* [WHAT YOU SHOULD DO]: Leave every entry as it is and write the data out in full.

* [DATA PROVIDED]:
****************

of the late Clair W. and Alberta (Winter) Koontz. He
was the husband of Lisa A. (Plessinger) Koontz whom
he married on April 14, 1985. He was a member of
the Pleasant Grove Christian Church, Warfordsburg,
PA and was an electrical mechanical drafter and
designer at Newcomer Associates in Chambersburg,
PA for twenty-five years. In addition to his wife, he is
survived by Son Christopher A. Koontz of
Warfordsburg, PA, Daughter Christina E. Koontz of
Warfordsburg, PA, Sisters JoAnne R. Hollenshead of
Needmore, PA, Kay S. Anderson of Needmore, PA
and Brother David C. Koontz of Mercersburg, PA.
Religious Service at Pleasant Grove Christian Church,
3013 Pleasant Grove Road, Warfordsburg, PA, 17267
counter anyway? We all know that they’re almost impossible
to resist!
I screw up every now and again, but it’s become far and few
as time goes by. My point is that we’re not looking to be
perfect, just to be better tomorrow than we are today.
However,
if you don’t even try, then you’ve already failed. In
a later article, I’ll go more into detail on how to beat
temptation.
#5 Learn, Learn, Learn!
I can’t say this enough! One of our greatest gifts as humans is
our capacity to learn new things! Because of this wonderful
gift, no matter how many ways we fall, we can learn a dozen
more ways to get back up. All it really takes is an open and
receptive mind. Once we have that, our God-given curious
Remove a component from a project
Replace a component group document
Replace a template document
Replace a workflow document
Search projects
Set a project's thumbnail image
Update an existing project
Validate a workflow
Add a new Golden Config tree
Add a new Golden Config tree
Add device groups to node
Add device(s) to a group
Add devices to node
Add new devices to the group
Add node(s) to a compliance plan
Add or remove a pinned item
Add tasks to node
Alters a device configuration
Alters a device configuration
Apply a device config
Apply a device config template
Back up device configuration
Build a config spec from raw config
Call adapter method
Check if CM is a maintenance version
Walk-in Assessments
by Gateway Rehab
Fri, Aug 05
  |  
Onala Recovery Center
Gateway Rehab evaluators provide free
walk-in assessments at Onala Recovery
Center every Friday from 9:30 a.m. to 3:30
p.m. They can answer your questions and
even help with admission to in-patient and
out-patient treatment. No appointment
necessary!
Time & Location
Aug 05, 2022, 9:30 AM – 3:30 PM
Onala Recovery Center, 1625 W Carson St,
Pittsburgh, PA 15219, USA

****************

* [WRITTEN ANSWER]:
of the late Clair W. and Alberta (Winter) Koontz. He
was the husband of Lisa A. (Plessinger) Koontz whom
he married on April 14, 1985. He was a member of
the Pleasant Grove Christian Church, Warfordsburg,
PA and was an electrical mechanical drafter and
designer at Newcomer Associates in Chambersburg,
PA for twenty-five years. In addition to his wife, he is
survived by Son Christopher A. Koontz of
Warfordsburg, PA, Daughter Christina E. Koontz of
Warfordsburg, PA, Sisters JoAnne R. Hollenshead of
Needmore, PA, Kay S. Anderson of Needmore, PA
and Brother David C. Koontz of Mercersburg, PA.
Religious Service at Pleasant Grove Christian Church,
3013 Pleasant Grove Road, Warfordsburg, PA, 17267
counter anyway? We all know that they’re almost impossible
to resist!
I screw up every now and again, but it’s become far and few
as time goes by. My point is that we’re not looking to be
perfect, just to be better tomorrow than we are today.
However,
if you don’t even try, then you’ve already failed. In
a later article, I’ll go more into detail on how to beat
temptation.
#5 Learn, Learn, Learn!
I can’t say this enough! One of our greatest gifts as humans is
our capacity to learn new things! Because of this wonderful
gift, no matter how many ways we fall, we can learn a dozen
more ways to get back up. All it really takes is an open and
receptive mind. Once we have that, our God-given curious
Remove a component from a project
Replace a component group document
Replace a template document
Replace a workflow document
Search projects
Set a project's thumbnail image
Update an existing project
Validate a workflow
Add a new Golden Config tree
Add a new Golden Config tree
Add device groups to node
Add device(s) to a group
Add devices to node
Add new devices to the group
Add node(s) to a compliance plan
Add or remove a pinned item
Add tasks to node
Alters a device configuration
Alters a device configuration
Apply a device config
Apply a device config template
Back up device configuration
Build a config spec from raw config
Call adapter method
Check if CM is a maintenance version
Walk-in Assessments
by Gateway Rehab
Fri, Aug 05
  |  
Onala Recovery Center
Gateway Rehab evaluators provide free
walk-in assessments at Onala Recovery
Center every Friday from 9:30 a.m. to 3:30
p.m. They can answer your questions and
even help with admission to in-patient and
out-patient treatment. No appointment
necessary!
Time & Location
Aug 05, 2022, 9:30 AM – 3:30 PM
Onala Recovery Center, 1625 W Carson St,
Pittsburgh, PA 15219, USA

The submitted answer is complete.